Information supplied
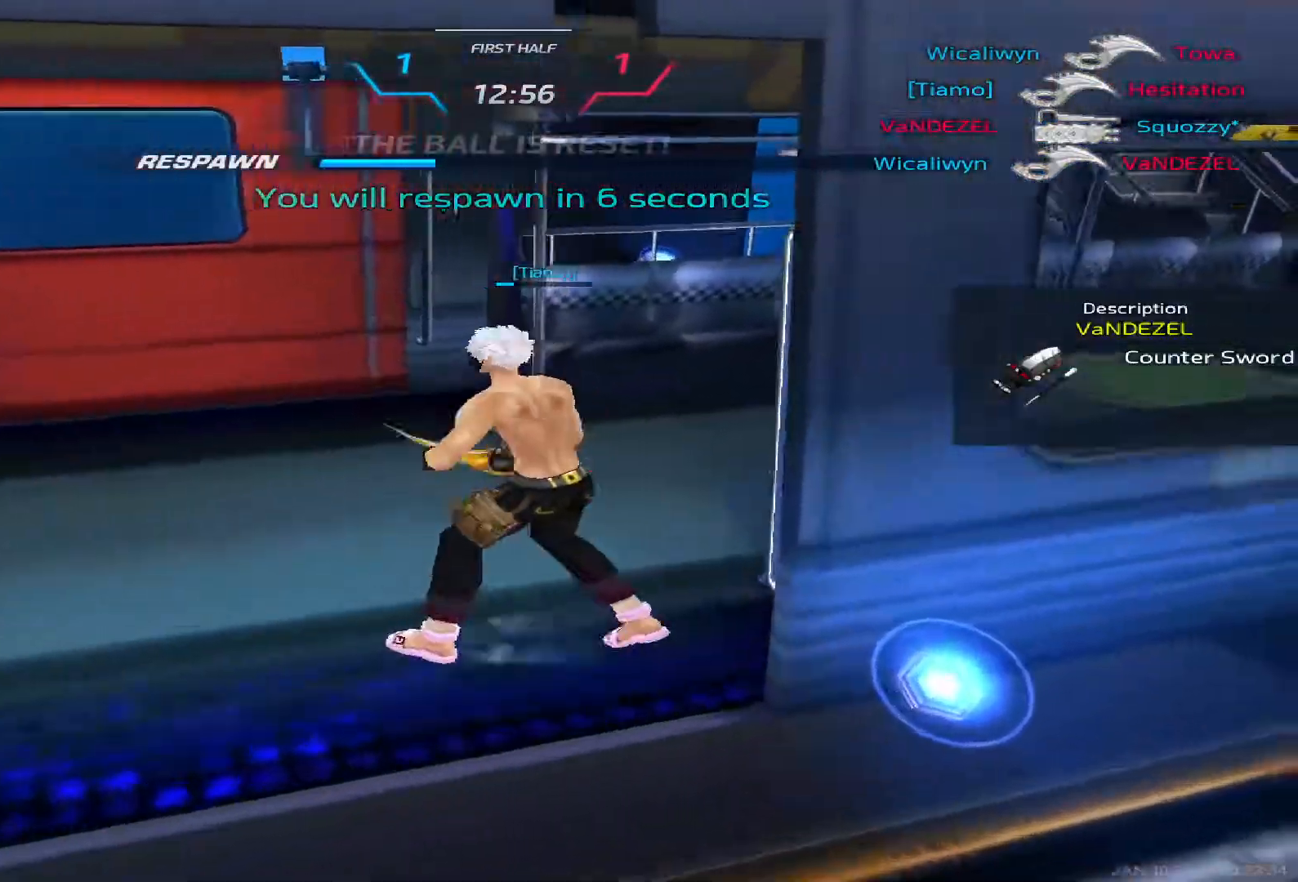
{"keys": ["tab"], "events": [[450, "tab", "down"]]}
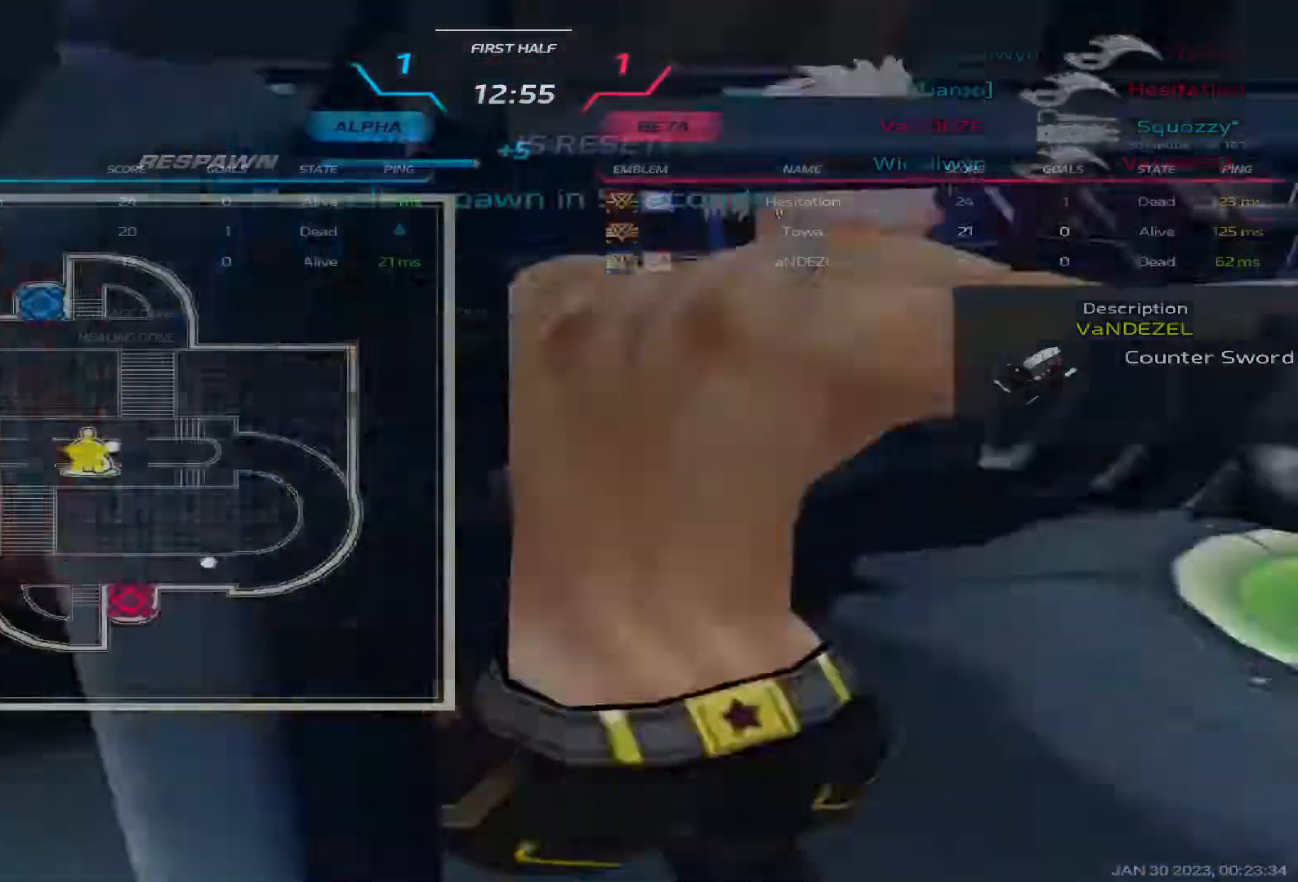
{"keys": ["tab"], "events": []}
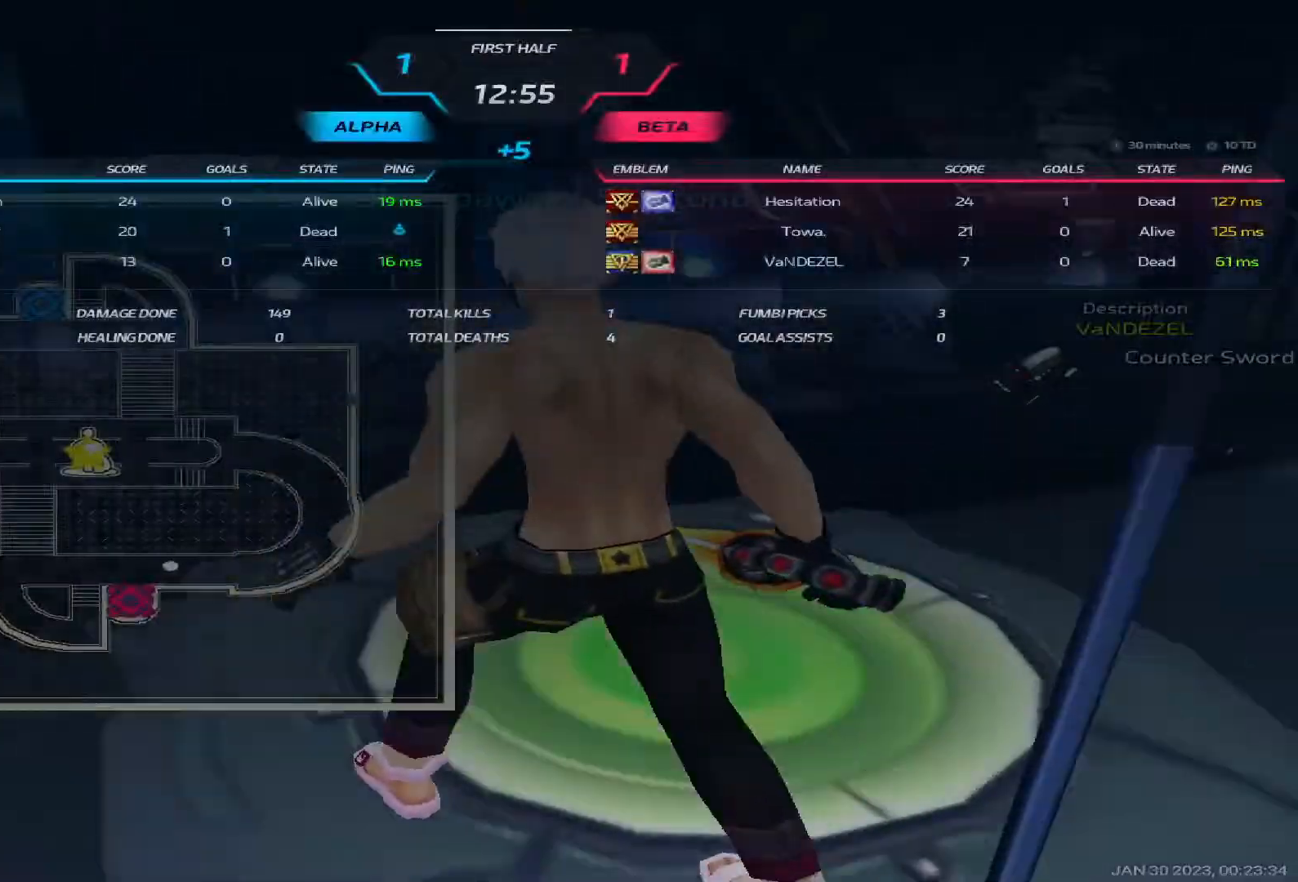
{"keys": [], "events": [[317, "tab", "up"]]}
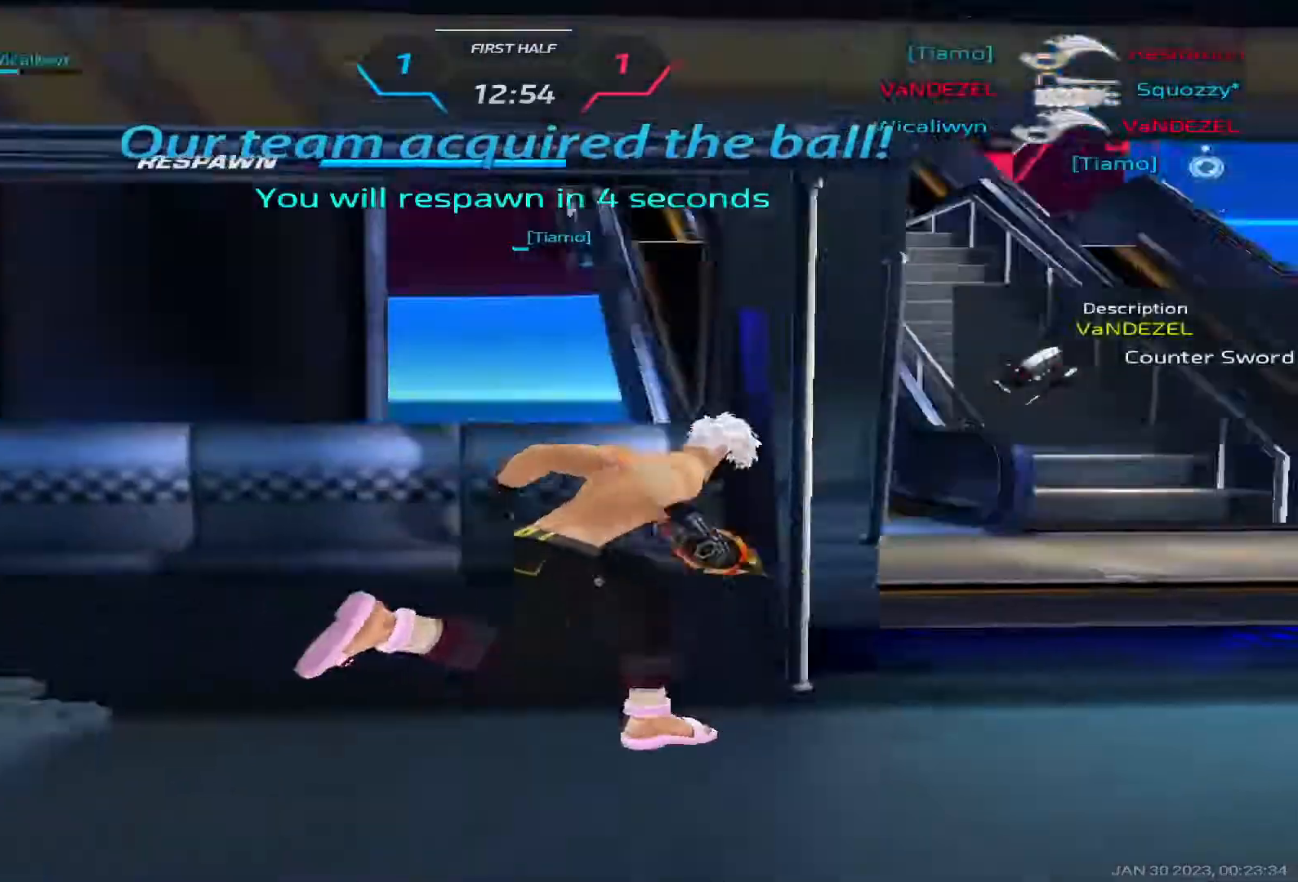
{"keys": [], "events": []}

Task statement
The whole listing above must be duplicated word for word, apart from its pictures.

Solution for this problem
{"keys": ["tab"], "events": [[450, "tab", "down"]]}
{"keys": ["tab"], "events": []}
{"keys": [], "events": [[317, "tab", "up"]]}
{"keys": [], "events": []}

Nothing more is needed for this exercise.